Prompt:
Answer these questions from the Bell's palsy text below:
(a) What annual incidence does it give for Bell's palsy?
(b) Up to what share of patients may fail to achieve complete facial recovery?
(c) Within how many hours of symptom onset are corticosteroids most effective?

Document excerpt:
§ §

Bell's Palsy — Facial Nerve Disorders
Scientific Overview
Bell's palsy is an acute, unilateral, peripheral (lower motor neuron) facial nerve paralysis of idiopathic (unknown) cause, though a reactivation of latent herpes simplex virus type 1 (HSV-1) or varicella-zoster virus (VZV) is the most widely accepted pathophysiological hypothesis. It is the most common cause of acute facial nerve palsy, with an annual incidence of approximately 11–40 per 100,000 population.
Importantly, up to 30% of patients with Bell's palsy may fail to achieve complete facial recovery. This is a clinically significant fact that should inform patient counselling; the original document's statement that 'most patients experience significant recovery' — while broadly accurate — should not create false reassurance.
PRIMARY: Gronseth GS, Paduga R. Evidence-based guideline update: steroids and antivirals for Bell palsy. AAN Guideline Development Subcommittee. Neurology. 2012;79(22):2209–2213. doi:10.1212/WNL.0b013e318275978c [Reaffirmed by AAN: February 25, 2023]
SUPPORTING: Rim HS, et al. Optimal Bell's Palsy Treatment: Steroids, Antivirals, and a Timely and Personalized Approach. J Clin Med. 2023;13(1):51. doi:10.3390/jcm13010051
SUPPORTING: Dalrymple SN, Row JH, Gazewood J. Bell Palsy: Rapid Evidence Review. AFP. 2023 Apr 15;107(4):399–404.
Evidence-Based Treatment — Critical Correction
The following treatment recommendations reflect current AAN guideline evidence levels:
1. Corticosteroids (prednisolone/prednisone): AAN Level A recommendation. Should be offered to all patients with new-onset Bell's palsy to increase probability of recovery of facial nerve function. Most effective when initiated within 72 hours of symptom onset. Recommended regimen: prednisolone 50 mg/day for 10 days or prednisone 60 mg/day for 5 days with 5-day taper.

§ §

Saved data entries
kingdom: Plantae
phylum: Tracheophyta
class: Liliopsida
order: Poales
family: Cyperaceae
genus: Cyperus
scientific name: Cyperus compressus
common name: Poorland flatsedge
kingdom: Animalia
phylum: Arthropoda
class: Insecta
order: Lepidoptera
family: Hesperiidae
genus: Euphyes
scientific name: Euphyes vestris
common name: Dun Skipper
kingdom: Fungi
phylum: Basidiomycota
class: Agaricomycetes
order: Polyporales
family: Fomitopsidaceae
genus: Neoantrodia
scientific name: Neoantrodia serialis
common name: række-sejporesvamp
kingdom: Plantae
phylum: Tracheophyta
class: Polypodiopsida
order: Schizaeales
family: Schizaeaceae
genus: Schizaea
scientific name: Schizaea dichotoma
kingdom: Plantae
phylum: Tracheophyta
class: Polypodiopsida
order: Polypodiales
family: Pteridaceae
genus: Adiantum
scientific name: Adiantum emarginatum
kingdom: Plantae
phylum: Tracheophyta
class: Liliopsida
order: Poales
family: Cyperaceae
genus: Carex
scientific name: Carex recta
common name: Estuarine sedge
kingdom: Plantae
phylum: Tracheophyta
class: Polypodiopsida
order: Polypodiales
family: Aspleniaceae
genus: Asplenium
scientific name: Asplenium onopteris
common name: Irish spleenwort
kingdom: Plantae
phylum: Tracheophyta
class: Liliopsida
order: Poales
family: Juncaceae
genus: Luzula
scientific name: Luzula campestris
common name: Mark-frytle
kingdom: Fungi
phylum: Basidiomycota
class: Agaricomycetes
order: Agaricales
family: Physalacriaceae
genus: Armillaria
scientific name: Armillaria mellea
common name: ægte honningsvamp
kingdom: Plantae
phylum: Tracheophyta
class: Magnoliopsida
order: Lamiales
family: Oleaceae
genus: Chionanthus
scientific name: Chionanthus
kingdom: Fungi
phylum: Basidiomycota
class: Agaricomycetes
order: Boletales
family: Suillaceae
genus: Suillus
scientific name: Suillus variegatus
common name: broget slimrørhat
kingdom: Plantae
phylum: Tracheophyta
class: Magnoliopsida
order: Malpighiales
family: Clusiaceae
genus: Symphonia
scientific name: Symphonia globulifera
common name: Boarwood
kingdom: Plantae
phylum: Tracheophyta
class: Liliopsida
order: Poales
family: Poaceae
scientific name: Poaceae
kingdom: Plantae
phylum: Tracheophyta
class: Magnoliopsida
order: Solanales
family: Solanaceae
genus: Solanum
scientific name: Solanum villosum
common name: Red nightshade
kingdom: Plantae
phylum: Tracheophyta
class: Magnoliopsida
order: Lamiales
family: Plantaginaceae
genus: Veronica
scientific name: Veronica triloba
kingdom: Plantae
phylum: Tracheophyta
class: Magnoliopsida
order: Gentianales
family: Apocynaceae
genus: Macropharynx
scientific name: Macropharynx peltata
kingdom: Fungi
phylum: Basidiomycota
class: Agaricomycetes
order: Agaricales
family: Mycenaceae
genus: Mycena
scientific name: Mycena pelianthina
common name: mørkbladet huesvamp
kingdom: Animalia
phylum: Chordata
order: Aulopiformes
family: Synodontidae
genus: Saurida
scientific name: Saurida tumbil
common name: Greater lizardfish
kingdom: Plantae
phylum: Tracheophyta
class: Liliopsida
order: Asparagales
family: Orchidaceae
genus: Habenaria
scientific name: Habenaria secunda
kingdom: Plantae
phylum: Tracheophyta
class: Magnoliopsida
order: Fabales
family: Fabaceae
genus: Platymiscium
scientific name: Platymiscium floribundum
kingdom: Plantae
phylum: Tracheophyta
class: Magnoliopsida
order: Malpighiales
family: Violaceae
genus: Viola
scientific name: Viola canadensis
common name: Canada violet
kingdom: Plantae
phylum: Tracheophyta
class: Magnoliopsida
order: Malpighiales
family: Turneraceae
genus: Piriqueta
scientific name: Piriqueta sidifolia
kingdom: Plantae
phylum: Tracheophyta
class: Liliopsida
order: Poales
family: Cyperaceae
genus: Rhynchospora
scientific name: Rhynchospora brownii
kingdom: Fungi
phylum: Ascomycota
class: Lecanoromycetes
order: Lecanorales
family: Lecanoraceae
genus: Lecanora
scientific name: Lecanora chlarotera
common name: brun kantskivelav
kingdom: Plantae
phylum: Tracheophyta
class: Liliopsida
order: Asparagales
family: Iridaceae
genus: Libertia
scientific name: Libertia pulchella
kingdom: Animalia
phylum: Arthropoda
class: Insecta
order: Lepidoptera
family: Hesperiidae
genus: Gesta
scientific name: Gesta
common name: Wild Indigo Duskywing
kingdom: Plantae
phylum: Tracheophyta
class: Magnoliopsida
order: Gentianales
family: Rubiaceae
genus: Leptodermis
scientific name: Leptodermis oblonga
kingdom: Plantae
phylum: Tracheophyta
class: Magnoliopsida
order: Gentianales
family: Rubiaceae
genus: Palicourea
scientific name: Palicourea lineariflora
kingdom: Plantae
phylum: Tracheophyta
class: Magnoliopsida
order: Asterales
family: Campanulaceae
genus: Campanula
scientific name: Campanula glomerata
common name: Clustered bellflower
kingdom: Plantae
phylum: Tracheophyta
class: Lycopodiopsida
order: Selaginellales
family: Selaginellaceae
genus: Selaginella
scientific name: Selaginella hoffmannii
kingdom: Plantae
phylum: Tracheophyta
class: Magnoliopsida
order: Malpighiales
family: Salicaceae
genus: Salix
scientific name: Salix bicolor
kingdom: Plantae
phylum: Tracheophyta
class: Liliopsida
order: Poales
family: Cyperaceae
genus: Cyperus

§ §

Reply to the exercise:
(a) Approximately 11–40 per 100,000 population.
(b) Up to 30%.
(c) Within 72 hours.